A NURSE has accused Southampton hospital bosses of breaking their contract by cutting vital rehabilitation classes for heart patients.

Cheryl Harding, cardiac services' lead nurse for Southampton City Primary Care Trust, claims Southampton University Hospitals NHS Trust has already been paid to provide the classes which help people recover from cardiac problems.

Now PCT directors are in discussion with trust bosses to find out what has happened to the funding meant for the service.

But hospital chiefs say there is nothing in their contract which commits them to provide the classes.

Mrs Harding said: "We have had cardiac rehabilitation in the city for ten or 12 years and it has always been provided by Southampton's hospitals.

"Now they have just decided that it is not something Southampton General Hospital should be doing. They have broken their contract with the city."

The Daily Echo revealed earlier this month how the eight-week cardiac classes, held at leisure centres around Southampton and the Waterside, were being axed by health chiefs who run Southampton's hospitals, as part of a multi-million pound cost-cutting drive.

Hospital bosses say the move will save £20,000 - a fraction of their £15m target.

But heart patients from across the city insist that axing the classes will cost much more in the long-run because, without proper aftercare, dozens of people could end up back in hospital.

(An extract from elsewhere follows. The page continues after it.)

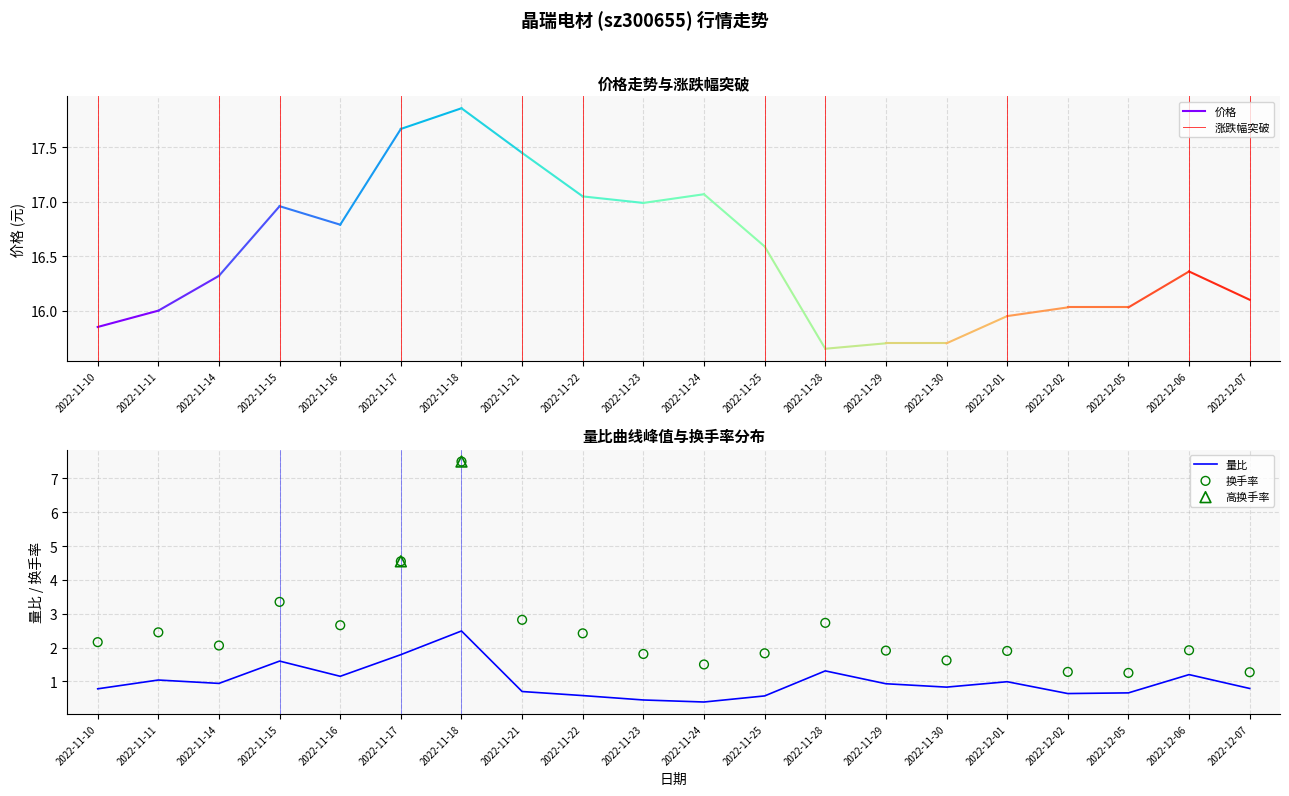

Which series has the largest total across all categories?

换手率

In a Daily Echo-backed campaign they are calling for the reinstatement of the service. Mrs Harding claims the trust had no right to stop it in the first place.

"They are under a contracted obligation to provide services for the PCT. This goes against that contract."

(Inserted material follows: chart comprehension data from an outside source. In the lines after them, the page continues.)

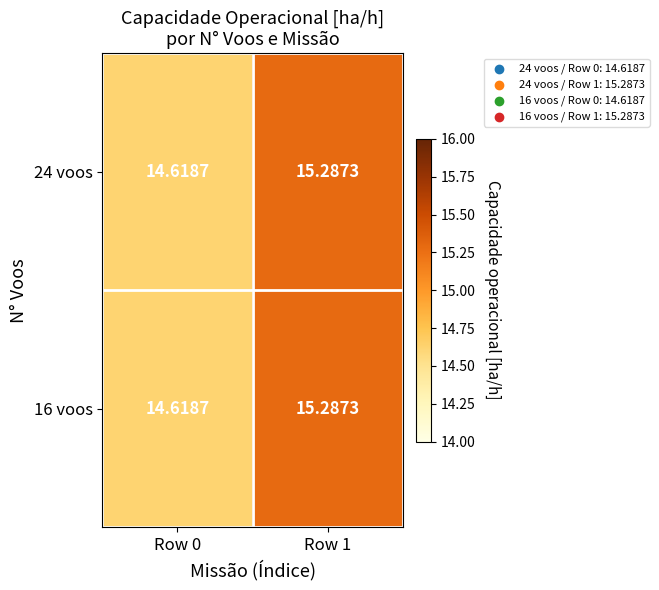

Is the value of 24 voos at Row 0 greater than the value of 16 voos at Row 1?

No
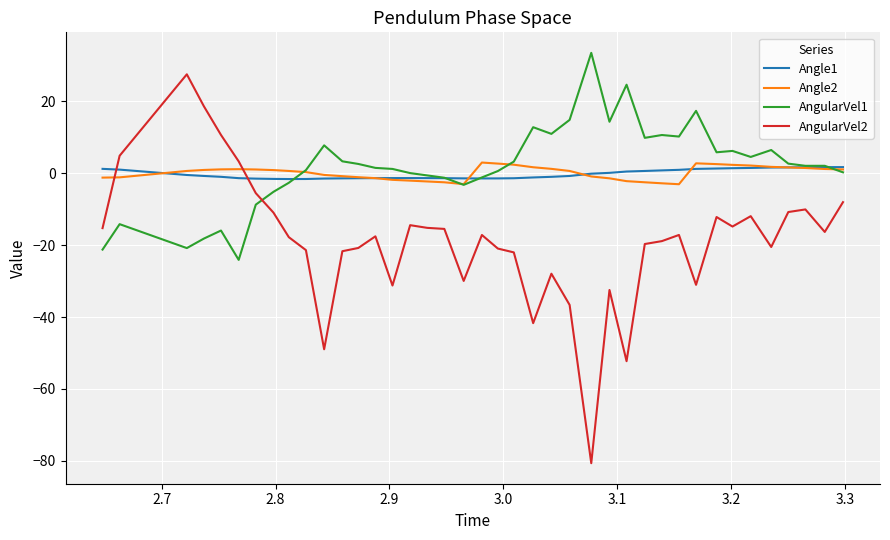

What is the maximum value shown in the chart?

33.5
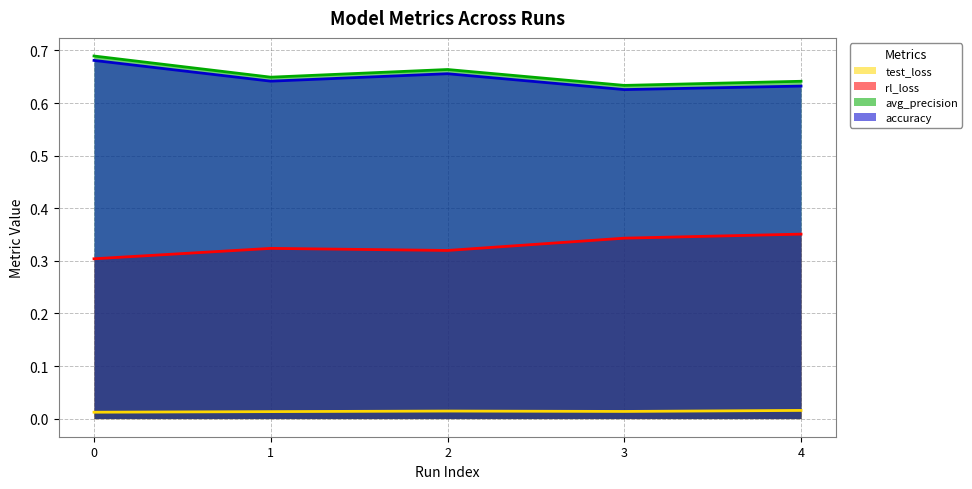

Reading left to right, transcribe all the data shown in this chart.

test_loss: 0=0.0	1=0.0	2=0.0	3=0.0	4=0.0
rl_loss: 0=0.3	1=0.3	2=0.3	3=0.3	4=0.4
avg_precision: 0=0.7	1=0.6	2=0.7	3=0.6	4=0.6
accuracy: 0=0.7	1=0.6	2=0.7	3=0.6	4=0.6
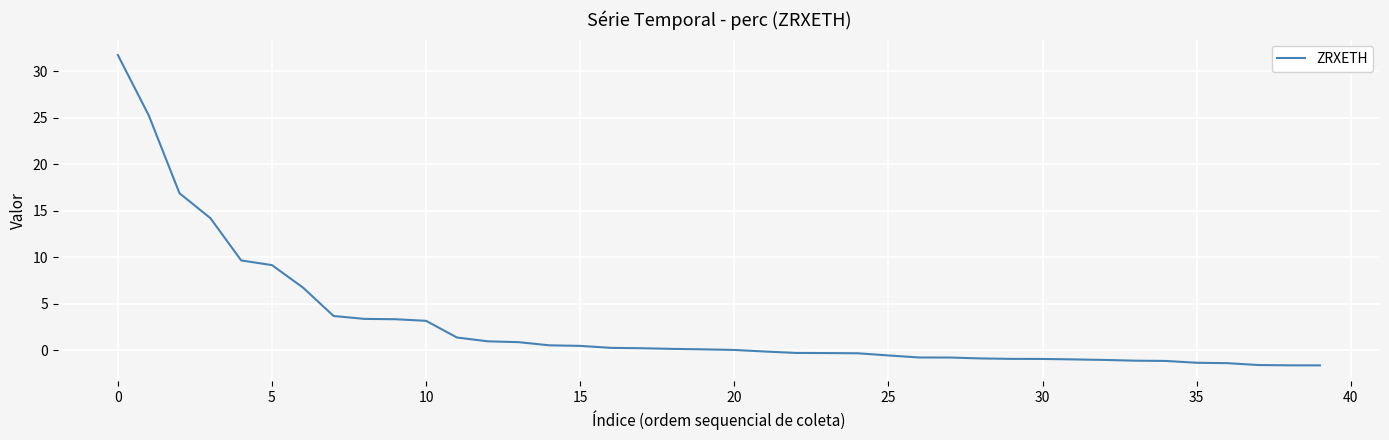

What is the maximum value shown in the chart?

31.8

As a main provider of healthcare services the trust is paid by the primary care trust, which gets its funding from the government.

The trust is then contractually obliged to provide the services for which it has been paid.

"We have bought this service on behalf of our patients because it is part of the established care package for patients," said Mrs Harding.

"Within that care package there would be a programme of rehabilitation."

She added that the matter was being dealt with by the PCT "at the highest level".

Robbie Burns, acting clinical services manager for Southampton's NHS trust, told the Daily Echo that the cardiac classes were not listed explicitly within the trust's contract with the PCT.

"I can assure you this service is not outlined within the contract as being provided," he said.